60s kitchen: Tips for designing a great built-in desk

I’ve had this image for some time, as it illustrates quite beautifully some nice tips about creating built-ins — built-ins, of course, being essential in a retro renovation!:

  1. “Built-in” means a nice solid wall on both sides. There’s definitely something about the solidity of a nook like this.
  2. Really nice how this design uses wallpaper on the inside, then transitions to white paint on the outside. Again, creating a nice enclosed feel.
  3. This is a really nice use of a can light. See, they had round ones in the 60s! Put the light pretty much directly overhead your work area in order to avoid shadows.
  4. The built-in shelves are really nice.
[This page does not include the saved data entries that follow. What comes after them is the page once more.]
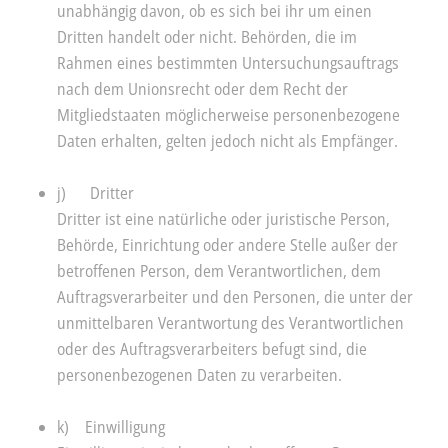
unabhängig davon, ob es sich bei ihr um einen
Dritten handelt oder nicht. Behörden, die im
Rahmen eines bestimmten Untersuchungsauftrags
nach dem Unionsrecht oder dem Recht der
Mitgliedstaaten möglicherweise personenbezogene
Daten erhalten, gelten jedoch nicht als Empfänger.
j) Dritter
Dritter ist eine natürliche oder juristische Person,
Behörde, Einrichtung oder andere Stelle außer der
betroffenen Person, dem Verantwortlichen, dem
Auftragsverarbeiter und den Personen, die unter der
unmittelbaren Verantwortung des Verantwortlichen
oder des Auftragsverarbeiters befugt sind, die
personenbezogenen Daten zu verarbeiten.
k) Einwilligung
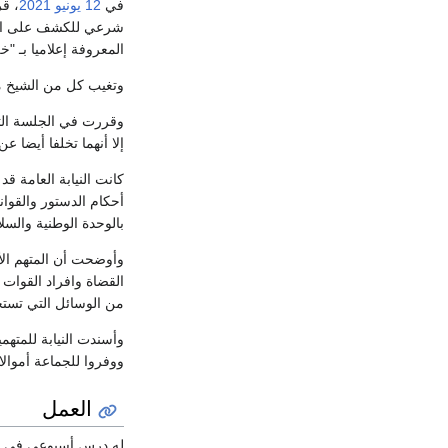
في
12 يونيو
2021
، ق
المعروفة إعلاميا بـ "خ
وتغيب كل من الشيخ م
وقررت في الجلسة التي
إلا أنهما تخلفا أيضا
كانت النيابة العامة ق
أحكام الدستور والقوا
بالوحدة الوطنية والسل
وأوضحت أن المتهم الأو
القضاة وافراد القوات
من الوسائل التي تستخد
وأسندت النيابة للمتهم
ووفروا للجماعة أموال
العمل
له درس أسبوعي في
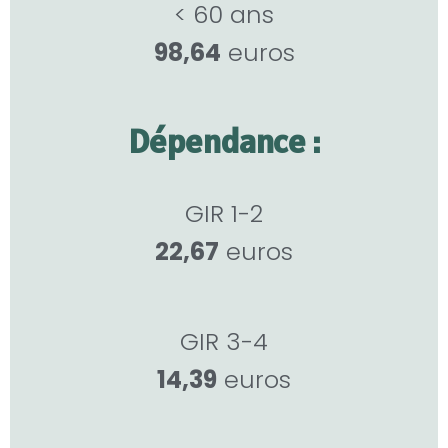
< 60 ans
98,64
euros
Dépendance :
GIR 1-2
22,67
euros
GIR 3-4
14,39
euros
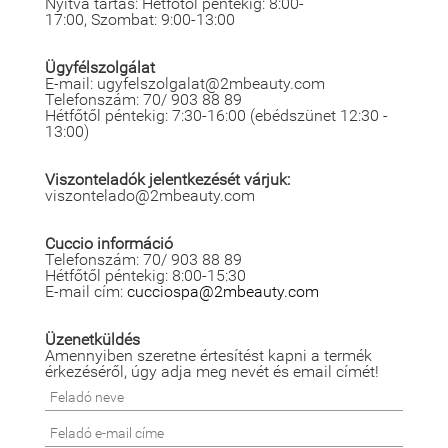
Nyitva tartás: Hétfőtől péntekig: 8:00-
17:00, Szombat: 9:00-13:00
Ügyfélszolgálat
E-mail: ugyfelszolgalat@2mbeauty.com
Telefonszám: 70/ 903 88 89
Hétfőtől péntekig: 7:30-16:00 (ebédszünet 12:30 -
13:00)
Viszonteladók jelentkezését várjuk:
viszontelado@2mbeauty.com
Cuccio információ
Telefonszám: 70/ 903 88 89
Hétfőtől péntekig: 8:00-15:30
E-mail cím:
cucciospa@2mbeauty.com
Üzenetküldés
Amennyiben szeretne értesítést kapni a termék
érkezéséről, úgy adja meg nevét és email címét!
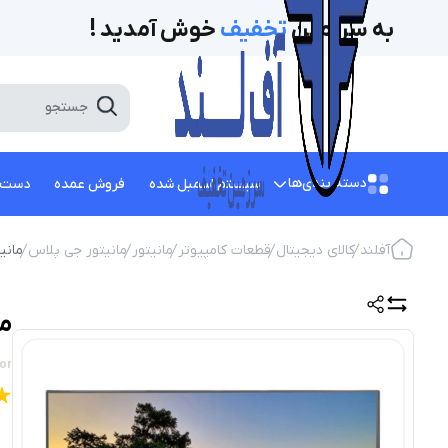
به سرزمین
تخفیف‌
خوش آمدید !
دسته بندی‌ها
سیستم اسمبل شده
فروش عمده
دست 
آفلند
کالای دیجیتال
قطعات کامپیوتر
مانیتور
مانیتور جی پلاس
مانیتور 24 اینچ جی پ
مانیتور
or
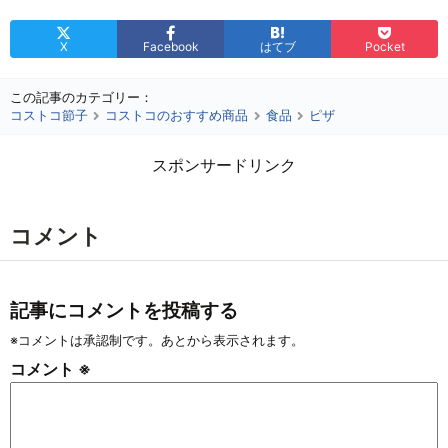
X
Facebook
はてブ
Pocket
この記事のカテゴリー：
コストコ節子
コストコのおすすめ商品
食品
ピザ
スポンサードリンク
コメント
記事にコメントを投稿する
※コメントは承認制です。あとから表示されます。
コメント
※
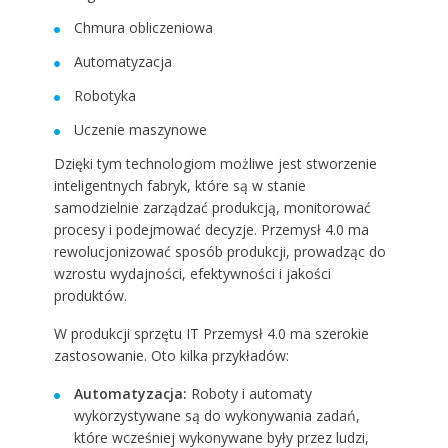
Chmura obliczeniowa
Automatyzacja
Robotyka
Uczenie maszynowe
Dzięki tym technologiom możliwe jest stworzenie
inteligentnych fabryk, które są w stanie
samodzielnie zarządzać produkcją, monitorować
procesy i podejmować decyzje. Przemysł 4.0 ma
rewolucjonizować sposób produkcji, prowadząc do
wzrostu wydajności, efektywności i jakości
produktów.
W produkcji sprzętu IT Przemysł 4.0 ma szerokie
zastosowanie. Oto kilka przykładów:
Automatyzacja:
Roboty i automaty
wykorzystywane są do wykonywania zadań,
które wcześniej wykonywane były przez ludzi,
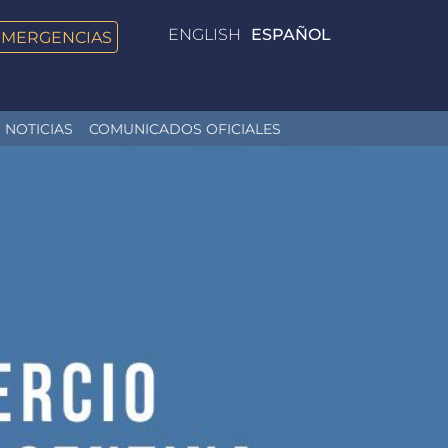
ENGLISH
ESPAÑOL
EMERGENCIAS
NOTICIAS
COMUNICADOS OFICIALES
Not too deep, otherwise they would just attract clutter.
  5. The brick wall is what really makes this built-in, introducing another surface material.
  6. A simple laminate top is all you need.
  7. Recessing the desk in the space really makes a difference. It subordinates the area from the rest of the kitchen. Anytime you can create nooks and crannies, but still in a ‘fitted’ way, will give your room greater interest.
  8. Excellent wallpaper. Visually synchs up so beautifully with the red-orange bricks, and you can kind of see the nice golden-oriental design in it, too.

The bigger your kitchen - the better the whole thing will look if you can create various visual centers of interest. Then, the room won’t just feel like one big mass of cabinets. In my kitchen, I carved out a “coffee nook”….some countertop is broken up with a slab of butcher block…and in another spot, there’s stainless steel on the counter. None of these things really cost any more…it was all a matter of up-front planning.